Quitting Church? Yes, No, and Maybe

Julia Duin, religion editor for The Washington Times, has written a book intended to shake up the church and to sound an alarm — people are leaving churches.

In Quitting Church: Why the Faithful are Fleeing and What to Do about It, Duin argues that “many, many evangelical Christians are slipping out or barely hanging on to their churches.”  Those words are sure to gain attention.

Duin backs up her argument with a solid mass of statistics.  Church attendance figures are misleading and bloated when supplied by churches themselves.  Statistics often cited to comfort church leaders are based on overly optimistic and dated reports.  The more current and research-based numbers are scary.  The National Opinion Research Center at the University of Chicago estimates that church attendance has fallen from 41 percent of the population in 1971 to 31 percent in 2001.  At those rates of decline, no one will be attending church in 2031.

Of course, statistics are of real but often limited value.  Duin then goes on to offer reports laced generously with reflections on her own experience.  That blending of the personal and the professional is what makes the book interesting — and what makes it perplexing.

Just about any evangelical reader will find much here that seems real and sufficiently scary.  Most will nod in agreement when Duin points to certain trends and practices as contributing to the decline in church membership and attendance.  Critics of the mega-churches will find criticism here, as will critics of the seeker-sensitive movement, Reformed theology, and just about everything else.  Duin laments the lack of strong biblical preaching and teaching, but she also argues that many of the “teaching” churches lack a real connection with the problems of people in the pews.  She laments the mainstreaming of the Charismatic movement and relates her own very diverse background in basically unsatisfactory church experiences.  She is especially outraged that women are overlooked, under-appreciated, and often taken for granted.  Double that for unmarried women and single mothers.  She seems to oppose complementarianism but never actually declares herself.  This much is clear – she is not happy (and that goes for many of her friends and family members as well).

She wants churches to think “out of the box” and to engage the real needs of their own members.  She wants churches and church leaders to know that single people need help getting married.  She wants less fluff and more substance,  But, honest to goodness, I have no idea what the church she is seeking would look like.

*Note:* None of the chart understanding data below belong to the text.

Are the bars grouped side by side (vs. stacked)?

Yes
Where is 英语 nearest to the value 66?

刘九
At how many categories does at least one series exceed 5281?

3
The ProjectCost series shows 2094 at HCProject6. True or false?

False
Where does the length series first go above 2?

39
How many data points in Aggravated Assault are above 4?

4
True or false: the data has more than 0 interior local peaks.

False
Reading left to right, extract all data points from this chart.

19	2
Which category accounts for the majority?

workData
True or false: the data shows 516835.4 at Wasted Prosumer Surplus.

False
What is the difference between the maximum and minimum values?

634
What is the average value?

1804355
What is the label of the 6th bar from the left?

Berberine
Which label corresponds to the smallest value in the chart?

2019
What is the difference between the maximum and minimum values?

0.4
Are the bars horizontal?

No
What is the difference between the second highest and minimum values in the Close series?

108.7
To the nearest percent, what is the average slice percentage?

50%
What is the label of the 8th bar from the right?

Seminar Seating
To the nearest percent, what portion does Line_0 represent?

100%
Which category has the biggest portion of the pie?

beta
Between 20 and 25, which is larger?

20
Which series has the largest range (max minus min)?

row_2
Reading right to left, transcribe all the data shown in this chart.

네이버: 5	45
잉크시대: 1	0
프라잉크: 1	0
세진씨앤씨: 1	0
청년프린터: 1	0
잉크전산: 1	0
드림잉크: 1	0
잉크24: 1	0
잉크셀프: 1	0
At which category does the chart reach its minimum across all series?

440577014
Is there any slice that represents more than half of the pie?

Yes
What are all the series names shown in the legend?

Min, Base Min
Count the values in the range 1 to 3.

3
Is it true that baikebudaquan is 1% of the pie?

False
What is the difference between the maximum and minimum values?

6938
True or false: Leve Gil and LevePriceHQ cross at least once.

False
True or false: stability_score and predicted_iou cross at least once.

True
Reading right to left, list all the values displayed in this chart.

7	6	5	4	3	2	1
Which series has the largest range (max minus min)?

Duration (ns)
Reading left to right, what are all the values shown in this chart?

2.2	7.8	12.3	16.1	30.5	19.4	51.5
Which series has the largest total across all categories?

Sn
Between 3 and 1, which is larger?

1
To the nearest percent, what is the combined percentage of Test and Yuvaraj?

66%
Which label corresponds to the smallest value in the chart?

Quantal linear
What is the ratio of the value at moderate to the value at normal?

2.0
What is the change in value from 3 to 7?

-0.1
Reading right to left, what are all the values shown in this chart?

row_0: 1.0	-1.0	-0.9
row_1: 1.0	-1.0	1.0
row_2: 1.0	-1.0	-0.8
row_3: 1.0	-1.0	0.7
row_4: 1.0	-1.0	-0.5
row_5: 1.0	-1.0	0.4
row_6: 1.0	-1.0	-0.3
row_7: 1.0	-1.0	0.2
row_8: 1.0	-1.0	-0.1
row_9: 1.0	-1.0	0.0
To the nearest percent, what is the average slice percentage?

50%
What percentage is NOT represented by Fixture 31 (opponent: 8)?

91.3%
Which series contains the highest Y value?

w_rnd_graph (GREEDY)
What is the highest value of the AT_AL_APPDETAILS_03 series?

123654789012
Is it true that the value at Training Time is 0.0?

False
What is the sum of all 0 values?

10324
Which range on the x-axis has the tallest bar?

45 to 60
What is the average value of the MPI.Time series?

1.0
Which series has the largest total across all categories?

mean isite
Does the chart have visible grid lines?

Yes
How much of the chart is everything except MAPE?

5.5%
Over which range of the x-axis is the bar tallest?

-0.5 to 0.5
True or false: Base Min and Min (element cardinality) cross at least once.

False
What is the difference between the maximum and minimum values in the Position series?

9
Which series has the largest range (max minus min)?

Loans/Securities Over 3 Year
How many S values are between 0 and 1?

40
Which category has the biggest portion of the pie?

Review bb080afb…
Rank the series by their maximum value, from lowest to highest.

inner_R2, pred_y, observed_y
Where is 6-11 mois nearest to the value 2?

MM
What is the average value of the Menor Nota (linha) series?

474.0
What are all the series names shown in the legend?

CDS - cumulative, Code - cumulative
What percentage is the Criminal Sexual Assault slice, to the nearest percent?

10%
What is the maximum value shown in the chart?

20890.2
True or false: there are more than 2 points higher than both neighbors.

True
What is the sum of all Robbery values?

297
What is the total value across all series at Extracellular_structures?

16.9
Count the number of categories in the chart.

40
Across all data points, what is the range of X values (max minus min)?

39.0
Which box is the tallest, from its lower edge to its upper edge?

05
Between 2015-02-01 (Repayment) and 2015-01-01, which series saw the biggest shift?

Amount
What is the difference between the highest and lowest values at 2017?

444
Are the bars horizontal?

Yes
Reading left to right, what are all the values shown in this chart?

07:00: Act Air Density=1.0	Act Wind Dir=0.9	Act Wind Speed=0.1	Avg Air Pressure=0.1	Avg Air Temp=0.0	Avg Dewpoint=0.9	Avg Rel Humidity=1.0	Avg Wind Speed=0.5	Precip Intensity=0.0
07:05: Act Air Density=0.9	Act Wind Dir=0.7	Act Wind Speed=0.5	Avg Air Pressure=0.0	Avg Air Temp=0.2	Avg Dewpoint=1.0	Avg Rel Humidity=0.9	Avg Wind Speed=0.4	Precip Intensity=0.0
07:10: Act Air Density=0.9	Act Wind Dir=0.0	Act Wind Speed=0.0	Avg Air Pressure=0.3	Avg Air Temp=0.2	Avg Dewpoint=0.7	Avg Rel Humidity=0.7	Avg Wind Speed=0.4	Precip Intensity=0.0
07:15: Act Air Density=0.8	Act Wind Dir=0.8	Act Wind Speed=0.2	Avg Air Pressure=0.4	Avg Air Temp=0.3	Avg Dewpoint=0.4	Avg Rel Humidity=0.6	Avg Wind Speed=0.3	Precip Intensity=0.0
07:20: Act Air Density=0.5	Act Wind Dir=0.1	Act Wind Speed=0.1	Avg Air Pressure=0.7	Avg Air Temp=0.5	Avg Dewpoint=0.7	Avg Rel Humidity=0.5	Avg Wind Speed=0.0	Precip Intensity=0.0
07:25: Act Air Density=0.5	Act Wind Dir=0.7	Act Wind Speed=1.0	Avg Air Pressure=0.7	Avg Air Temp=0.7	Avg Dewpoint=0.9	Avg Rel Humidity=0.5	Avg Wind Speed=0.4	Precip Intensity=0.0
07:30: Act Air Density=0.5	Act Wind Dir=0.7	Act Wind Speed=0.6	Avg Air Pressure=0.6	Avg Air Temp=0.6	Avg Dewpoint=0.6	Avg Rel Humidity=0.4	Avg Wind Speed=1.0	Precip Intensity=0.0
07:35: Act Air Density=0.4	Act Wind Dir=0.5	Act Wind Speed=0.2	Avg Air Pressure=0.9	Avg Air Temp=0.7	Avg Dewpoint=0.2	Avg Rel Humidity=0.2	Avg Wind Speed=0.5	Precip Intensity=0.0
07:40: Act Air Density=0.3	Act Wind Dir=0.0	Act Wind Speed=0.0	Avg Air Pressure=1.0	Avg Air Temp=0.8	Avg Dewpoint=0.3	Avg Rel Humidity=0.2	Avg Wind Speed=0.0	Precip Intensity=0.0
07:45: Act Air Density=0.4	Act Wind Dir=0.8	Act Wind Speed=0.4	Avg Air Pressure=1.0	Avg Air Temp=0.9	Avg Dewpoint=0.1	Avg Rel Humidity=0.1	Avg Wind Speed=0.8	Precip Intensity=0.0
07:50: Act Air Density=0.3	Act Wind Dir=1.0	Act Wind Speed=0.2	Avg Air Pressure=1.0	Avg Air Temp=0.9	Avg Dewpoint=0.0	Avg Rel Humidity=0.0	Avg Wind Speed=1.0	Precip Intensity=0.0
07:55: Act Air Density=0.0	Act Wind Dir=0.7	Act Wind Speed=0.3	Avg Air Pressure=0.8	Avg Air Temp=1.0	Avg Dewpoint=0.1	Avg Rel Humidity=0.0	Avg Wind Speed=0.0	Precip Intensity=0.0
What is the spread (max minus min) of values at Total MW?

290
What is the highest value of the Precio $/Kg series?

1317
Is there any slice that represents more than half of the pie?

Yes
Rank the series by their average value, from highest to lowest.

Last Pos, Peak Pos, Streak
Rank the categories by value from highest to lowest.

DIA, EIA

Should church leaders read the book?  Yes.  Quitting Church will force pastors and church leaders to ask some very basic questions about the church — and about their churches.  There is a lot to think about here.  She speaks of people who “need sermons on unanswered prayer” who instead are confronted with “PowerPoint presentations on attaining breakthroughs.”  She offers anecdotes sure to arrest your attention.

Just be aware of the participant/observer tension found throughout this book, and read it as if you are in a conversation with a religion editor for a major national newspaper.  Listen, think, and take notes.

An excerpt:

My research suggested that people are simply not being pastored.  Often ministers are out of touch with what’s happening on the ground, as they are surrounded by a wall of secretaries and voice mail.  Congregants have to wait up to a month for an appointment, if they can get in at all.  Once-a-week home Bible study groups lack depth and theological know-how for help with the serious problems many of us face.  Many churches refer people to professional counseling that costs at least seventy-five dollars an hour. Those lucky enough to have a health plan that pays for counseling usually find the only counselors on approved HMO lists have no concept of a Christian worldview.